● THINGS TO DO
A - According to the water filter article, what two kinds of processes do water filters use to clean water?
B - Please render this sentence from the water filter article in Spanish: "Mechanical methods are the oldest, most common, and most cost-effective method for filtering water."

● SUPPLIED PASSAGE
________

How Do Water Filters Work

Are you worried about the quality of your drinking water? Have you been shopping around for a water filter or softening system. Knowing how water filters work will help you make a better choice about which one is right for you and your family.

Local Water Quality

Atlantic County is proud of its water quality. In fact, it shares water testing results publicly online for anyone to see.

Also known as the Consumer Confidence Report (CCR), it provides detailed information outlining its compliance with regulations. It also details the sources of water the utility uses to provide services and shares updates on new projects.

Why Add Water Filtration?

Municipal water treatment facilities need to meet the EPA national standards for water safety and cleanliness. While Atlantic County provides safe water, the flavor and odor may not be up to your standards.

Besides having a chemical taste, municipal water often carries mineral sediments. This “hard water” can leave deposits on your bath fixtures. You may even feel itchy skin from these minerals.

A water filter can remove some of the chemicals used to treat your water as well as any mineral sediments. This results in better tasting water and can reduce hard water deposits, depending on the type of filtration used.

Understanding how water filters work and the different types of filtration available is key to choosing one that performs as you expect.

Water Filtration Basics

Water filters use either mechanical or chemical processes to clean water. More commonly, they use a combination of the two processes.

Mechanical Filtering

Mechanical methods are the oldest, most common, and most cost-effective method for filtering water.

________

[Entries drawn from a collection]
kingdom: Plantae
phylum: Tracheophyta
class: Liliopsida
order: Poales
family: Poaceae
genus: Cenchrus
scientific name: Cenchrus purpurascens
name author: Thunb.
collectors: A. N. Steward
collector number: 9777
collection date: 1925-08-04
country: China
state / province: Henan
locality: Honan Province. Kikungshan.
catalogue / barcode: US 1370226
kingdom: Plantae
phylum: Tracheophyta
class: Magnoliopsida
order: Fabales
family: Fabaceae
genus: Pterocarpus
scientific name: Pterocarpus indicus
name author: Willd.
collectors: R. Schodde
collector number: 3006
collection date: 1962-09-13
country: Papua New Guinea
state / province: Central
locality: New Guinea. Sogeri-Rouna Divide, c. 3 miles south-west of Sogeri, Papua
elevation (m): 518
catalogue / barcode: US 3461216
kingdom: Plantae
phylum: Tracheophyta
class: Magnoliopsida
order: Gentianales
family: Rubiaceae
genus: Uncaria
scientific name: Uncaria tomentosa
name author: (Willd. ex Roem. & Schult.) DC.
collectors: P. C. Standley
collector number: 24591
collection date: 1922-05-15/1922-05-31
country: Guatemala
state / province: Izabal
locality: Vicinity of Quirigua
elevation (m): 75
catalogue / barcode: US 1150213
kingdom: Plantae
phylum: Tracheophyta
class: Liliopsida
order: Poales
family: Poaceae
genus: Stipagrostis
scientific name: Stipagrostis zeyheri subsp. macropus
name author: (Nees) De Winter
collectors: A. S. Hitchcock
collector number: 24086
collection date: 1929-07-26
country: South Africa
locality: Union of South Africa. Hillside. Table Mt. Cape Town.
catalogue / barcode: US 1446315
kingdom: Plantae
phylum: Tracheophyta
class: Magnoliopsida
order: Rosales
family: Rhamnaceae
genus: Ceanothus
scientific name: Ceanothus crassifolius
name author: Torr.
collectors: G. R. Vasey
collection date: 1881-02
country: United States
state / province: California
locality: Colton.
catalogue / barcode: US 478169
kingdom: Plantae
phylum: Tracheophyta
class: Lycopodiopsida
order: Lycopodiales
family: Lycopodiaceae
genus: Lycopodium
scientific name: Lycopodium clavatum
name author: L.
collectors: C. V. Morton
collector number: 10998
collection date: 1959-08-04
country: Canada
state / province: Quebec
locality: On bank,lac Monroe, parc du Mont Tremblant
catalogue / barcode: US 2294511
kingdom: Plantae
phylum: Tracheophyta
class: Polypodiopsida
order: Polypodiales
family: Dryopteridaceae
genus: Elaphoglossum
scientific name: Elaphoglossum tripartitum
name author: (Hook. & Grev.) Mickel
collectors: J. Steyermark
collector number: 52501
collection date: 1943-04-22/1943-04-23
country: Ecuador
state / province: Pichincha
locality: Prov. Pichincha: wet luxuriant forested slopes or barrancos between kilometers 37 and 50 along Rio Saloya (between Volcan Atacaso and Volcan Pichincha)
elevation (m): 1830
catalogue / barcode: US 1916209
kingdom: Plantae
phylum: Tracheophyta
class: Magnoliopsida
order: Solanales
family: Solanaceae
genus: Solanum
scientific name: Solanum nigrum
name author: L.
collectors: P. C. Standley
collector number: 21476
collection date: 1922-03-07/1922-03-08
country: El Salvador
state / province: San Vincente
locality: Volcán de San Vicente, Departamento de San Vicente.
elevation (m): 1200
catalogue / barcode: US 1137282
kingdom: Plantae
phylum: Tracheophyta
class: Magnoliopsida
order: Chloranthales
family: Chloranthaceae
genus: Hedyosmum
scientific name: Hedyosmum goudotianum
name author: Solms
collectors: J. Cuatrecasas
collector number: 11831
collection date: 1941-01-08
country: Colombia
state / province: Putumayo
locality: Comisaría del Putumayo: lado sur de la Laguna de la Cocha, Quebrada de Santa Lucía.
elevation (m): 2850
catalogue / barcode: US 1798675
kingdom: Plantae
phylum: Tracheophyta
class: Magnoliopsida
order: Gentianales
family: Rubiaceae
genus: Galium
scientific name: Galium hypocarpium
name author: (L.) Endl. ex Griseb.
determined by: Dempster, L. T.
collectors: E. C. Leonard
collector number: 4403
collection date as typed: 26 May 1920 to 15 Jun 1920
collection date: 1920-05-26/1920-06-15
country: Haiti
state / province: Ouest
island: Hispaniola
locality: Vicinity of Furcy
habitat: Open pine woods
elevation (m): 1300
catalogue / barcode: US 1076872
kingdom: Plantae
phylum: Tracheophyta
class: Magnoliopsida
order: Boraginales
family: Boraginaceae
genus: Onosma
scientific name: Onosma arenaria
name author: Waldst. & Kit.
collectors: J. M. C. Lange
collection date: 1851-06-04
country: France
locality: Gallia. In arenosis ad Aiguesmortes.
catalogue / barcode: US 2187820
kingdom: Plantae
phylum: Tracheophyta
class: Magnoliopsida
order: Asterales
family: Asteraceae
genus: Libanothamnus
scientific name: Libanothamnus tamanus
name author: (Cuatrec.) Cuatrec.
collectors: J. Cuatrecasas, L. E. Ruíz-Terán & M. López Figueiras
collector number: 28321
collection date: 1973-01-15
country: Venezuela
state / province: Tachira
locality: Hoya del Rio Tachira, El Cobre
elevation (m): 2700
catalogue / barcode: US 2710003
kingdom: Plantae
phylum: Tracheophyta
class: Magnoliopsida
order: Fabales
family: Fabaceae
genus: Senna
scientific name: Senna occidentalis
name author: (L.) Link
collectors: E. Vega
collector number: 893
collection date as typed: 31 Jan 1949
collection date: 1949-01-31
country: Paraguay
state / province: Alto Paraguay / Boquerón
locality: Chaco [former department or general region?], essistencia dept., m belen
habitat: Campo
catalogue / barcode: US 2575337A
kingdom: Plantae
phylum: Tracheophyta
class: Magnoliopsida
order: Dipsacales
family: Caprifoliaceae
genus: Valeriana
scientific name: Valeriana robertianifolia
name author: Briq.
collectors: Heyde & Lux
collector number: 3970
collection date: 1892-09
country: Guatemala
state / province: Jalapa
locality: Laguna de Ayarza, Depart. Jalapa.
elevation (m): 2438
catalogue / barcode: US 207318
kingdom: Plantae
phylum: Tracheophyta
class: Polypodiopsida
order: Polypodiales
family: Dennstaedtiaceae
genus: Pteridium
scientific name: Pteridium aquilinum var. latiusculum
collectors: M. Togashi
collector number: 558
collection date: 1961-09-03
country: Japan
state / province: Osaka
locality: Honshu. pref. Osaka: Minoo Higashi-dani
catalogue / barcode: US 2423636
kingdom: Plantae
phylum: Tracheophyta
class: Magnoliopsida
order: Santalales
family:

________

● OUTPUTS
A - Mechanical and chemical processes, most often in combination.

B - Los métodos mecánicos son el método más antiguo, más común y más económico para filtrar el agua.